Scoring more than one item e.g. in W, could increase the chance that one rater is unanimous with another rater in a pair of compared raters, but as Cohen’s kappa is used, if the two raters disagree on another category in the same component, either if one rater just scored one category (and hence disagree) or a different category, it will result in a lower kappa. With ranked categories and the use of weighted kappa, results more similar to other studies might have been obtained.

A strength was that relatively many patients were included in this study compared with other studies investigating IRR in the CCRT. The number of raters in this study could also be considered adequate compared with those in other studies investigating reliability in the CCRT scoring. The raters were experienced clinicians and had participated in earlier research and were skilled in scoring psychometric measures. This might have resulted in higher internal validity but perhaps at the expense of lesser external validity.

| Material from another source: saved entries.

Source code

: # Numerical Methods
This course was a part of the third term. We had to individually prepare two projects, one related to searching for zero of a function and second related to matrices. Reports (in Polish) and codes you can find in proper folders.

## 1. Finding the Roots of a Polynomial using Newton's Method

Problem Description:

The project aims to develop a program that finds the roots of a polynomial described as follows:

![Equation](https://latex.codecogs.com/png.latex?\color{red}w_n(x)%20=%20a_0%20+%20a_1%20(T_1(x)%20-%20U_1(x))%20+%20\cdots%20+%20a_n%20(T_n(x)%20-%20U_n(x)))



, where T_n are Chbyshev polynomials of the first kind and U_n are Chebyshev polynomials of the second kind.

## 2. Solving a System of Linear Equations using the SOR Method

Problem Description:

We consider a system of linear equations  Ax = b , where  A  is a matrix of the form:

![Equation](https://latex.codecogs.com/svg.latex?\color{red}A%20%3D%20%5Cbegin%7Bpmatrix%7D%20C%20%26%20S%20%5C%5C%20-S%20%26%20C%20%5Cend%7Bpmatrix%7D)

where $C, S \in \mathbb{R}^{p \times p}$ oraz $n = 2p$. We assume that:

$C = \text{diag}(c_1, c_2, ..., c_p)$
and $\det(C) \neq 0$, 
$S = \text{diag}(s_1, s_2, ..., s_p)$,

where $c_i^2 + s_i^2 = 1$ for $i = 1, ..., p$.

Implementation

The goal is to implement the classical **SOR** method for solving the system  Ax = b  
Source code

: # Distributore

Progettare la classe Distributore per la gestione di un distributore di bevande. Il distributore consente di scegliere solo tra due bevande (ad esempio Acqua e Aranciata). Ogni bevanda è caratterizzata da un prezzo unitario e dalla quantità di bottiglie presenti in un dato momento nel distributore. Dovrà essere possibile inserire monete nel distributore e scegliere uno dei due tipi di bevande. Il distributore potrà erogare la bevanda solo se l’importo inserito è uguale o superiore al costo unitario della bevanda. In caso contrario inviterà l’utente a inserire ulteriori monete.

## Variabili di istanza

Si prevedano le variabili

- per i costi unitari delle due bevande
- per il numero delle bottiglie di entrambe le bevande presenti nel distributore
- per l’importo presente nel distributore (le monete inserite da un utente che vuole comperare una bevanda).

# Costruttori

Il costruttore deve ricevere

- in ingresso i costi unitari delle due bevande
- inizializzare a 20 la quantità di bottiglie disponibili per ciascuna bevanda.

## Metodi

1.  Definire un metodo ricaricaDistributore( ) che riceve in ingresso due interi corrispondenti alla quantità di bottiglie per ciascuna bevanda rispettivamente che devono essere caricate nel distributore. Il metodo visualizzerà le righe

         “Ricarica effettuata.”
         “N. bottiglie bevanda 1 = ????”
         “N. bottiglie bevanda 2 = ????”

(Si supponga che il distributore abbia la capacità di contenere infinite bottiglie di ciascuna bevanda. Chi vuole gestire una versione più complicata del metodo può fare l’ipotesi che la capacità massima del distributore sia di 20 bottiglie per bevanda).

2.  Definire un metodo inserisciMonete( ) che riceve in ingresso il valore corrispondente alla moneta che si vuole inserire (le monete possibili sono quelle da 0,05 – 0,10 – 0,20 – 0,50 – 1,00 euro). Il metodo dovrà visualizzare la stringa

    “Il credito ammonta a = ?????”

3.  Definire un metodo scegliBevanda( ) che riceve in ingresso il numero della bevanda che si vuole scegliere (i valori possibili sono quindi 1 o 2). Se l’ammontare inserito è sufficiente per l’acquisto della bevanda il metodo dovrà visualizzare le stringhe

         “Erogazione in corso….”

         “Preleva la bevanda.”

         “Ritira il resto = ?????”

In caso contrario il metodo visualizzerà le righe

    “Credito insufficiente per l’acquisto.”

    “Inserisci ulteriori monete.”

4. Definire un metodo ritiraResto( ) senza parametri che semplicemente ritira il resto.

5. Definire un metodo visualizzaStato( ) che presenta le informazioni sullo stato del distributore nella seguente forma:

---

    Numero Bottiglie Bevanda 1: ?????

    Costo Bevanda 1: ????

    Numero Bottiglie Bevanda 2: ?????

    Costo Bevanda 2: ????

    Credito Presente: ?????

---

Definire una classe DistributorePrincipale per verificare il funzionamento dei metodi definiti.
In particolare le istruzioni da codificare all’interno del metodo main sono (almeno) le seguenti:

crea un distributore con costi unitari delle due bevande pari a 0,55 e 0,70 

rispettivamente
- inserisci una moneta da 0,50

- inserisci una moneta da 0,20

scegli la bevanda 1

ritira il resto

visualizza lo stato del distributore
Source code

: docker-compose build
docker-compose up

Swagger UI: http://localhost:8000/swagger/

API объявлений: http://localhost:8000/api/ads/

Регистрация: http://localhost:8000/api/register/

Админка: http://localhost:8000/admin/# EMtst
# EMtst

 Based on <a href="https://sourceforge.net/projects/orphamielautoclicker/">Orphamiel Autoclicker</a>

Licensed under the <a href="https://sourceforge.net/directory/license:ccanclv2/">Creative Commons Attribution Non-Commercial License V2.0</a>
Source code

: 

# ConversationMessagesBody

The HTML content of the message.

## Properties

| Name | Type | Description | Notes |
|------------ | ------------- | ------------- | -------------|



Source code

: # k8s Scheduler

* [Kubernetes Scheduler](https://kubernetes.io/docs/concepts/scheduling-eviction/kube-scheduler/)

The use of kappa as a method to investigate IRR in medical sciences has been criticised, as being far too accepting of low rater agreement considered to be good enough IRR [33]. For example, this issue can be understood when looking at for instance, evaluating a diagnosis of cancer by microscopy, where the raters have to choose “yes” or “no”, as using few categories as a rule results in higher kappa values [34].

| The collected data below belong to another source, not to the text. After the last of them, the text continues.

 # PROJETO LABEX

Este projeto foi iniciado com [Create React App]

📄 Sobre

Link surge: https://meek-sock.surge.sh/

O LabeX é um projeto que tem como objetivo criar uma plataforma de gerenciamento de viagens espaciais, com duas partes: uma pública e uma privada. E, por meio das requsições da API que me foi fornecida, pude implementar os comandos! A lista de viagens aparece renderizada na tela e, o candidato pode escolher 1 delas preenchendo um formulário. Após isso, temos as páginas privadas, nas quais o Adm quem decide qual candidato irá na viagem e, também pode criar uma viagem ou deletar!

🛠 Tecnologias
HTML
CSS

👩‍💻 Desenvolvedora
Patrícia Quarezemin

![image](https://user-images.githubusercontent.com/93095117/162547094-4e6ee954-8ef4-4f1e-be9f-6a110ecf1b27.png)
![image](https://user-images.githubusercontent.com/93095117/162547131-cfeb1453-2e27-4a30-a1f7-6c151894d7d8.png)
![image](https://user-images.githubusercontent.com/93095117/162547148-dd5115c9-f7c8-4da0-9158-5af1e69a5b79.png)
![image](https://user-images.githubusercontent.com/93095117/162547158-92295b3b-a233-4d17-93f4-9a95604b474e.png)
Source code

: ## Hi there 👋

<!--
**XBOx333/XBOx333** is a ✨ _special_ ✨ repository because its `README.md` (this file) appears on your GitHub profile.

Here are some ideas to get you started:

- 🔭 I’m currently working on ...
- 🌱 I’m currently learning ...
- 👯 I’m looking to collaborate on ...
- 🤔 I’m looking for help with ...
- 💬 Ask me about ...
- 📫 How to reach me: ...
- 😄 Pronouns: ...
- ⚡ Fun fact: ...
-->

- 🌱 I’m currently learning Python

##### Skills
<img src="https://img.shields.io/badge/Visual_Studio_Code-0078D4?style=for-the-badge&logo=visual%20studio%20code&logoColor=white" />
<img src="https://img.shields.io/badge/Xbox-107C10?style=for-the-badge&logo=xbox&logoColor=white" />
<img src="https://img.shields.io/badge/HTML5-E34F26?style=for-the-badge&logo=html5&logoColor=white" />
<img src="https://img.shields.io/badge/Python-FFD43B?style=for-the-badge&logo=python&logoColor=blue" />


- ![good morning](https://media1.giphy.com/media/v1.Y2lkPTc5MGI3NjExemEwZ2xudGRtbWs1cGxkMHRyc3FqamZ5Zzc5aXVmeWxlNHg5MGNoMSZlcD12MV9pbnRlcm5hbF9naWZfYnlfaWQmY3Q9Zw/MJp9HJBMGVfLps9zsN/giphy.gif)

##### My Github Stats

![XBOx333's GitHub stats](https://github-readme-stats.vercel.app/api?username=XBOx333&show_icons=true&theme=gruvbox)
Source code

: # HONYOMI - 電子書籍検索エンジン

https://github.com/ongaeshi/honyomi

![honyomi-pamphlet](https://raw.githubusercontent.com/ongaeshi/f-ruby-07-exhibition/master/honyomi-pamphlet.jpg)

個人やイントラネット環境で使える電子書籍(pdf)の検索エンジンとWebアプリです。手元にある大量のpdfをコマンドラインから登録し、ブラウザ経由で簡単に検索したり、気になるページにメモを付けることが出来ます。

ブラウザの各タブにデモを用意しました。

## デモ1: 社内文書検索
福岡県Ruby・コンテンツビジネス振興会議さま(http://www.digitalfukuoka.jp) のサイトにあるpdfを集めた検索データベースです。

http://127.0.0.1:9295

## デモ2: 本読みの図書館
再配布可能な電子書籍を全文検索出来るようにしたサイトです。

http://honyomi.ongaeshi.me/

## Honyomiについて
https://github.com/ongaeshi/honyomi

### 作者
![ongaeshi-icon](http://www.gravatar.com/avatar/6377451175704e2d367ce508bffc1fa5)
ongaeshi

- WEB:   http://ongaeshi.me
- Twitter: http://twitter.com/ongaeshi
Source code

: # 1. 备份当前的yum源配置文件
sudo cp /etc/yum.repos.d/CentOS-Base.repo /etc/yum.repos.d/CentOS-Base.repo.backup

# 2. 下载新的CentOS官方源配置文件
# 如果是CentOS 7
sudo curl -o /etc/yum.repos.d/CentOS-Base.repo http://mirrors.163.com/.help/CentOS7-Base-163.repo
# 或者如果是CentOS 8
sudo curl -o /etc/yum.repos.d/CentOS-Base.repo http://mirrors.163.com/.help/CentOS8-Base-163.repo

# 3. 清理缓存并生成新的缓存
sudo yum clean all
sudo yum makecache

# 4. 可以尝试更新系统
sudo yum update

In a study performed by Zander and colleagues [25], varying reliability results (0.35–0.46), presented as kappa values, were shown when assessing CCRT directly from videotaped RAP interviews. The present study suggests that at least fair to moderate reliability can be achieved when using a more time-saving procedure, even with interviews primarily used to score other psychometric instruments. The component W as a rule is more difficult to attain reliability in and in this study only reach fair IRR, it might be doubtful to use in research. The other components, RO and RS can possibly be used as they in this study met moderate IRR.

An unanswered question is whether a simplified CCRT scoring based directly on RAP interview, with a focus on REs, without transcribing the interviews, could have improved IRR although this was not the case Zander and colleagues’ study [25] using the German version of the CCRT. In this study a Dynamic interview was used to establish a CCRT pattern. Probably the same interview with more focus on the CCRT and questions to probe for the different components in the CCRT could yield improved agreement. Maybe this simplified scoring method can make it useful in ordinary clinical settings and education.

Conclusions

This study aimed to investigate IRR in a simplified method of scoring the CCRT based directly on a DI without transcribing the material. The IRR analyses showed fair to moderate rater agreement in a highly controlled research context. Based on this study, RO and RS could be used for research purposes. This study implicates that it is possible to score the CCRT directly from an interview with acceptable IRR.